Existe uma relação íntima entre o cisne e o caule do lótus. Logo, a comparação é muito apropriada: sem tornar-se um cisne, ou paramahaṁsa, ninguém pode entrar nas malhas dos pés de lótus do Senhor. Como se afirma na Brahma-saṁhitā, os especuladores mentais, embora recorram ao conhecimento erudito, não podem nem mesmo sonhar com a Verdade Absoluta, mesmo que especulem sobre ela por toda a eternidade. O Senhor Se reserva o direito de não Se expor a esses especuladores mentais. E como não podem entrar nas malhas formadas pelo caule dos pés de lótus do Senhor, todos os especuladores mentais chegam a conclusões diferentes e acabam propondo uma conciliação inútil, dizendo que cada método produz uma conclusão que se coaduna com a tendência do próprio indivíduo (yathā-rucam). Mas o Senhor não é como um comerciante que, no mercado da especulação mental, tenta satisfazer todas as classes de fregueses. O Senhor é o que Ele é, a Absoluta Personalidade de Deus, e exige total rendição apenas a Ele. Entretanto, seguindo os caminhos dos ācāryas ou autoridades anteriores, o devoto puro pode ver o Senhor Supremo através do meio transparente, o mestre espiritual genuíno (anupaśyanti). O devoto puro nunca tenta ver o Senhor através da especulação mental, mas através de seguir os passos dos ācāryas (mahājano yena gataḥ sa panthāḥ). Portanto, os ācāryas vaiṣṇavas não divergem em suas conclusões no tocante ao Senhor e aos devotos. O Senhor Caitanya afirma que a entidade viva (jīva) é um servo eterno do Senhor e que ela é ao mesmo tempo igual ao Senhor e diferente dEle. Esse tattva do Senhor Caitanya é compartilhado por todos os quatro sampradāyas da escola vaiṣṇava (todos os quais aceitam que, mesmo após a salvação, a entidade viva continua servindo ao Senhor), e não há nenhum ācārya vaiṣṇava autorizado que pense que o Senhor e ele próprio são iguais.

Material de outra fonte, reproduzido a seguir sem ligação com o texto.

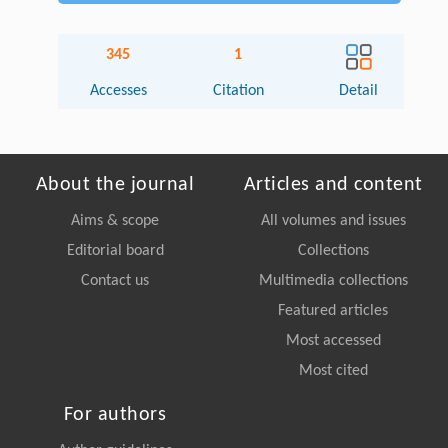
345
1
Accesses
Citation
Detail
About the journal
Articles and content
Aims & scope
All volumes and issues
Editorial board
Collections
Contact us
Multimedia collections
Featured articles
Most accessed
Most cited
For authors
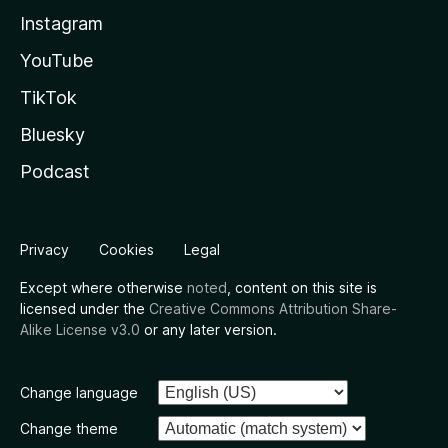
Instagram
YouTube
TikTok
Bluesky
Podcast
Privacy
Cookies
Legal
Except where otherwise
noted
, content on this site is
licensed under the
Creative Commons Attribution Share-
Alike License v3.0
or any later version.
Change language
Change theme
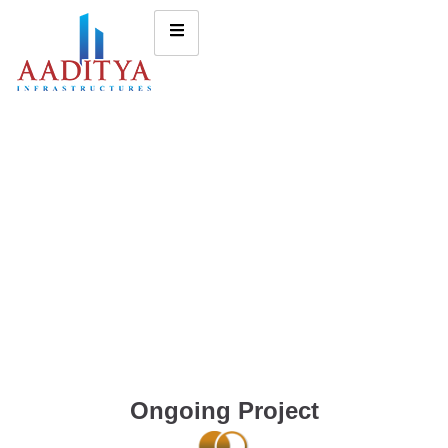
Ongoing Project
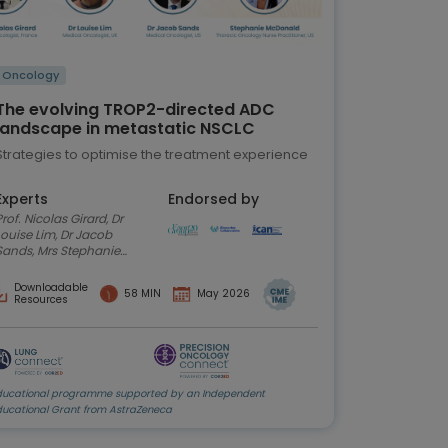
Oncology
The evolving TROP2-directed ADC
landscape in metastatic NSCLC
Strategies to optimise the treatment experience
Experts
Endorsed by
. Nicolas Girard, Dr
Louise Lim, Dr Jacob
Sands, Mrs Stephanie
McDonald
Downloadable
58 MIN
May 2026
Resources
ducational programme supported by an Independent
ducational Grant from AstraZeneca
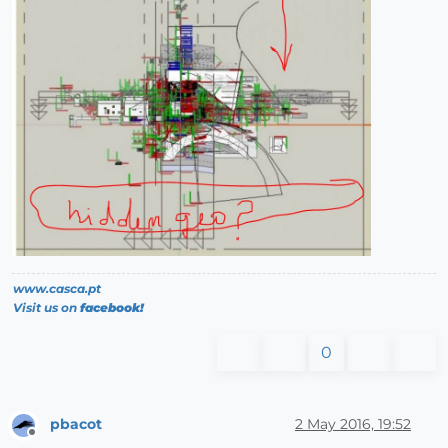
www.casca.pt
Visit us on
facebook!
0
pbacot
2 May 2016, 19:52
Offline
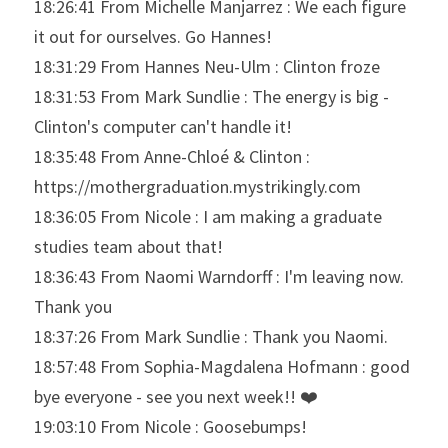
18:26:41 From Michelle Manjarrez : We each figure 
it out for ourselves. Go Hannes!
18:31:29 From Hannes Neu-Ulm : Clinton froze
18:31:53 From Mark Sundlie : The energy is big - 
Clinton's computer can't handle it!
18:35:48 From Anne-Chloé & Clinton : 
https://mothergraduation.mystrikingly.com
18:36:05 From Nicole : I am making a graduate 
studies team about that!
18:36:43 From Naomi Warndorff : I'm leaving now. 
Thank you
18:37:26 From Mark Sundlie : Thank you Naomi.
18:57:48 From Sophia-Magdalena Hofmann : good 
bye everyone - see you next week!! ❤️
19:03:10 From Nicole : Goosebumps!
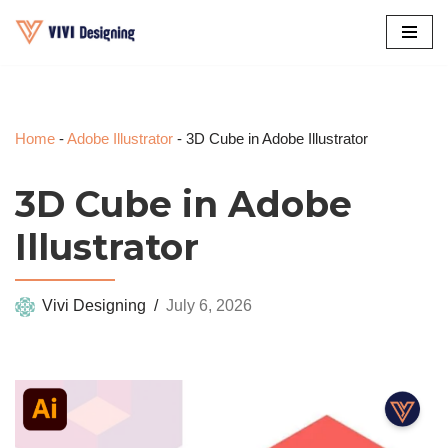
Skip
to
content
Home
-
Adobe Illustrator
-
3D Cube in Adobe Illustrator
3D Cube in Adobe
Illustrator
Vivi Designing
July 6, 2026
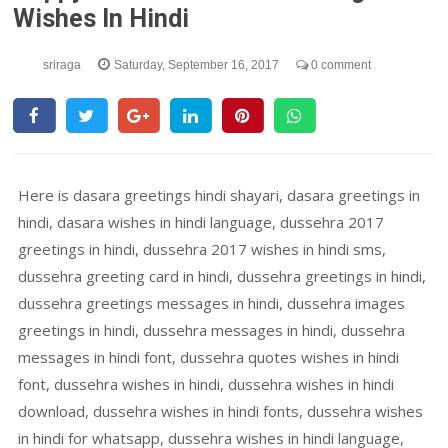
Wishes In Hindi
sriraga
Saturday, September 16, 2017
0 comment
Here is dasara greetings hindi shayari, dasara greetings in
hindi, dasara wishes in hindi language, dussehra 2017
greetings in hindi, dussehra 2017 wishes in hindi sms,
dussehra greeting card in hindi, dussehra greetings in hindi,
dussehra greetings messages in hindi, dussehra images
greetings in hindi, dussehra messages in hindi, dussehra
messages in hindi font, dussehra quotes wishes in hindi
font, dussehra wishes in hindi, dussehra wishes in hindi
download, dussehra wishes in hindi fonts, dussehra wishes
in hindi for whatsapp, dussehra wishes in hindi language,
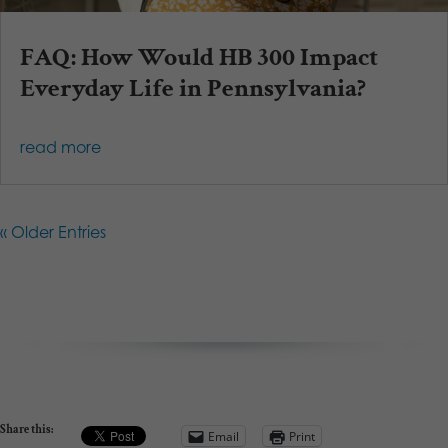
FAQ: How Would HB 300 Impact
Everyday Life in Pennsylvania?
read more
« Older Entries
Share this:
Email
Print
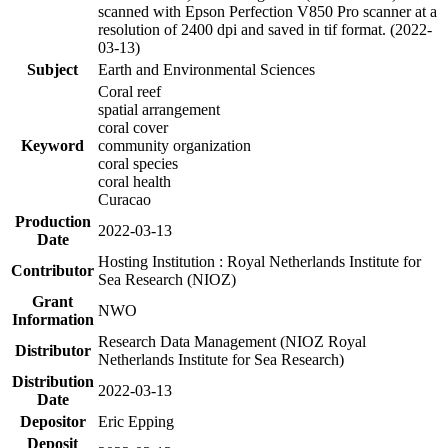
scanned with Epson Perfection V850 Pro scanner at a
resolution of 2400 dpi and saved in tif format. (2022-
03-13)
Subject
Earth and Environmental Sciences
Coral reef
spatial arrangement
coral cover
Keyword
community organization
coral species
coral health
Curacao
Production
2022-03-13
Date
Hosting Institution : Royal Netherlands Institute for
Contributor
Sea Research (NIOZ)
Grant
NWO
Information
Research Data Management (NIOZ Royal
Distributor
Netherlands Institute for Sea Research)
Distribution
2022-03-13
Date
Depositor
Eric Epping
Deposit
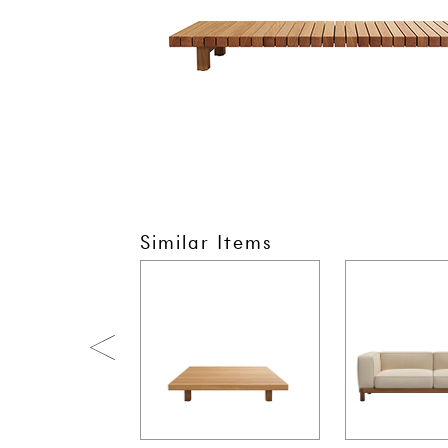
Similar Items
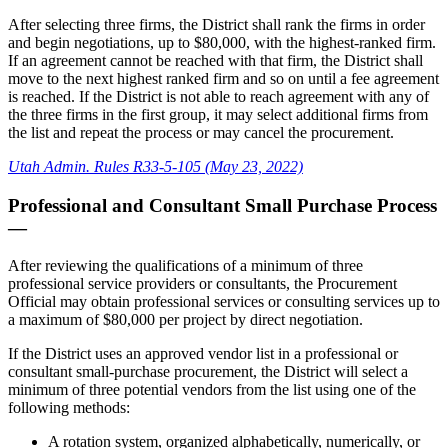
After selecting three firms, the District shall rank the firms in order
and begin negotiations, up to $80,000, with the highest-ranked firm.
If an agreement cannot be reached with that firm, the District shall
move to the next highest ranked firm and so on until a fee agreement
is reached. If the District is not able to reach agreement with any of
the three firms in the first group, it may select additional firms from
the list and repeat the process or may cancel the procurement.
Utah Admin. Rules R33-5-105 (May 23, 2022)
Professional and Consultant Small Purchase Process
—
After reviewing the qualifications of a minimum of three
professional service providers or consultants, the Procurement
Official may obtain professional services or consulting services up to
a maximum of $80,000 per project by direct negotiation.
If the District uses an approved vendor list in a professional or
consultant small-purchase procurement, the District will select a
minimum of three potential vendors from the list using one of the
following methods:
A rotation system, organized alphabetically, numerically, or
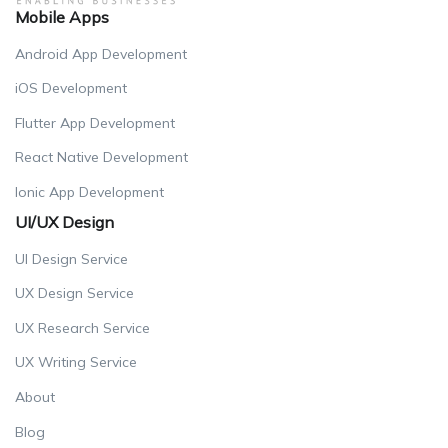
Mobile Apps
Android App Development
iOS Development
Flutter App Development
React Native Development
Ionic App Development
UI/UX Design
UI Design Service
UX Design Service
UX Research Service
UX Writing Service
About
Blog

Essa humildade do devoto puro, que está cem por cento ocupado em Seu serviço, põe o devoto do Senhor em um transe no qual ele passa a compreender tudo, pois o Senhor Se revela ao Seu devoto sincero, como se afirma na Bhagavad-gītā (10.10). O Senhor, sendo o senhor da inteligência em todos (até mesmo no não-devoto), favorece o Seu devoto com inteligência adequada para que o devoto puro automaticamente se ilumine com a verdade insofismável sobre o Senhor e Suas diferentes energias. O Senhor não é revelado pelo poder especulativo ou pelo jogo de palavras sobre a Verdade Absoluta. Ao contrário, Ele Se revela ao devoto quando está plenamente satisfeito com a atitude de serviço do devoto. Śukadeva Gosvāmī não é um especulador mental nem está comprometido com a teoria segundo a qual “cada processo tem uma conclusão que é válida para o processo em questão”. Em vez disso, ele ora unicamente ao Senhor, invocando Seu prazer transcendental. Esse é o método para conhecer o Senhor.